(Items in a dataset)
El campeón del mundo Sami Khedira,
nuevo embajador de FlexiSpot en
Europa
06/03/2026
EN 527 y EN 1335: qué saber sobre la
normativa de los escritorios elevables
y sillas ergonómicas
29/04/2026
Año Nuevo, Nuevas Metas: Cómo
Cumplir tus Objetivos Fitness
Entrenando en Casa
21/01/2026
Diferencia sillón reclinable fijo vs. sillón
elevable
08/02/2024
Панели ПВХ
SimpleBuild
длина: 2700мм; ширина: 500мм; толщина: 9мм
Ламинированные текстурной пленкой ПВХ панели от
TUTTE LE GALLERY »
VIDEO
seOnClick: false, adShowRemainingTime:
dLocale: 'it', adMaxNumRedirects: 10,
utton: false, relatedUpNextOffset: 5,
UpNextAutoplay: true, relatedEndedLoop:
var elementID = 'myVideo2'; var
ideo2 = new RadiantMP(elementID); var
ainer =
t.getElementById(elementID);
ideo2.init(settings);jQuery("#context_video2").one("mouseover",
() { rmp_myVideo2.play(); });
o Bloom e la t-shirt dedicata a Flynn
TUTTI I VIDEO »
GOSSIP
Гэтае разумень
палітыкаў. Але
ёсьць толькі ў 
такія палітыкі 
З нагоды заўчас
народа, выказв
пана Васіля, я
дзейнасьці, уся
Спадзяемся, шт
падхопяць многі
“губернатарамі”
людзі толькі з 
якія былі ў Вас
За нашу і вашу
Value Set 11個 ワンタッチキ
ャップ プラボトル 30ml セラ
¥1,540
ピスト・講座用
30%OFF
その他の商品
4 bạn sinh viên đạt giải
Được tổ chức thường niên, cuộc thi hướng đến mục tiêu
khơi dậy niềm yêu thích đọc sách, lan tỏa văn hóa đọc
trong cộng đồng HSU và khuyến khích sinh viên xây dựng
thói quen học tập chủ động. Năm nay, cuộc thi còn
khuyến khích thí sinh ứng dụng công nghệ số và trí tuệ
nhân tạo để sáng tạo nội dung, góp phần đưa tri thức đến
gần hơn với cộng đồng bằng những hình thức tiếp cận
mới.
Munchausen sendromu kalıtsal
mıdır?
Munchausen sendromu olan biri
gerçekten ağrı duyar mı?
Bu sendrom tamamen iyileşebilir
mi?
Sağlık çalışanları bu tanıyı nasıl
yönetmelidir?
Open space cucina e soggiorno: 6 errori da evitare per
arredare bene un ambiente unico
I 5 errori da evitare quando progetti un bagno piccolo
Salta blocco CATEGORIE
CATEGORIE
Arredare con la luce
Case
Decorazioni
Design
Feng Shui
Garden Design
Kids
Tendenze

THE TASK:
Rewrite all of the rows above, replacing every occurrence of "errori da evitare" with "sbagli da evitare" and leaving everything else unchanged.

ANSWER SECTION:
El campeón del mundo Sami Khedira,
nuevo embajador de FlexiSpot en
Europa
06/03/2026
EN 527 y EN 1335: qué saber sobre la
normativa de los escritorios elevables
y sillas ergonómicas
29/04/2026
Año Nuevo, Nuevas Metas: Cómo
Cumplir tus Objetivos Fitness
Entrenando en Casa
21/01/2026
Diferencia sillón reclinable fijo vs. sillón
elevable
08/02/2024
Панели ПВХ
SimpleBuild
длина: 2700мм; ширина: 500мм; толщина: 9мм
Ламинированные текстурной пленкой ПВХ панели от
TUTTE LE GALLERY »
VIDEO
seOnClick: false, adShowRemainingTime:
dLocale: 'it', adMaxNumRedirects: 10,
utton: false, relatedUpNextOffset: 5,
UpNextAutoplay: true, relatedEndedLoop:
var elementID = 'myVideo2'; var
ideo2 = new RadiantMP(elementID); var
ainer =
t.getElementById(elementID);
ideo2.init(settings);jQuery("#context_video2").one("mouseover",
() { rmp_myVideo2.play(); });
o Bloom e la t-shirt dedicata a Flynn
TUTTI I VIDEO »
GOSSIP
Гэтае разумень
палітыкаў. Але
ёсьць толькі ў 
такія палітыкі 
З нагоды заўчас
народа, выказв
пана Васіля, я
дзейнасьці, уся
Спадзяемся, шт
падхопяць многі
“губернатарамі”
людзі толькі з 
якія былі ў Вас
За нашу і вашу
Value Set 11個 ワンタッチキ
ャップ プラボトル 30ml セラ
¥1,540
ピスト・講座用
30%OFF
その他の商品
4 bạn sinh viên đạt giải
Được tổ chức thường niên, cuộc thi hướng đến mục tiêu
khơi dậy niềm yêu thích đọc sách, lan tỏa văn hóa đọc
trong cộng đồng HSU và khuyến khích sinh viên xây dựng
thói quen học tập chủ động. Năm nay, cuộc thi còn
khuyến khích thí sinh ứng dụng công nghệ số và trí tuệ
nhân tạo để sáng tạo nội dung, góp phần đưa tri thức đến
gần hơn với cộng đồng bằng những hình thức tiếp cận
mới.
Munchausen sendromu kalıtsal
mıdır?
Munchausen sendromu olan biri
gerçekten ağrı duyar mı?
Bu sendrom tamamen iyileşebilir
mi?
Sağlık çalışanları bu tanıyı nasıl
yönetmelidir?
Open space cucina e soggiorno: 6 sbagli da evitare per
arredare bene un ambiente unico
I 5 sbagli da evitare quando progetti un bagno piccolo
Salta blocco CATEGORIE
CATEGORIE
Arredare con la luce
Case
Decorazioni
Design
Feng Shui
Garden Design
Kids
Tendenze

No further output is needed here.